PROVIDED RECORDS

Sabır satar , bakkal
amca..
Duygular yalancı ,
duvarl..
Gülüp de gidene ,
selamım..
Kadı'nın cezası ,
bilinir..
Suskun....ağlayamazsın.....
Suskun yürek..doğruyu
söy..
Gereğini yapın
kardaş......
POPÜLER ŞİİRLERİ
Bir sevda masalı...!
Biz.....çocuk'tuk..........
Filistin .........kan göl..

WORK ITEM
Everything from the line that contains "POPÜLER ŞİİRLERİ" through the final line of the listing is to be restated word for word, and nothing more.

RESULT OF THE EXERCISE
POPÜLER ŞİİRLERİ
Bir sevda masalı...!
Biz.....çocuk'tuk..........
Filistin .........kan göl..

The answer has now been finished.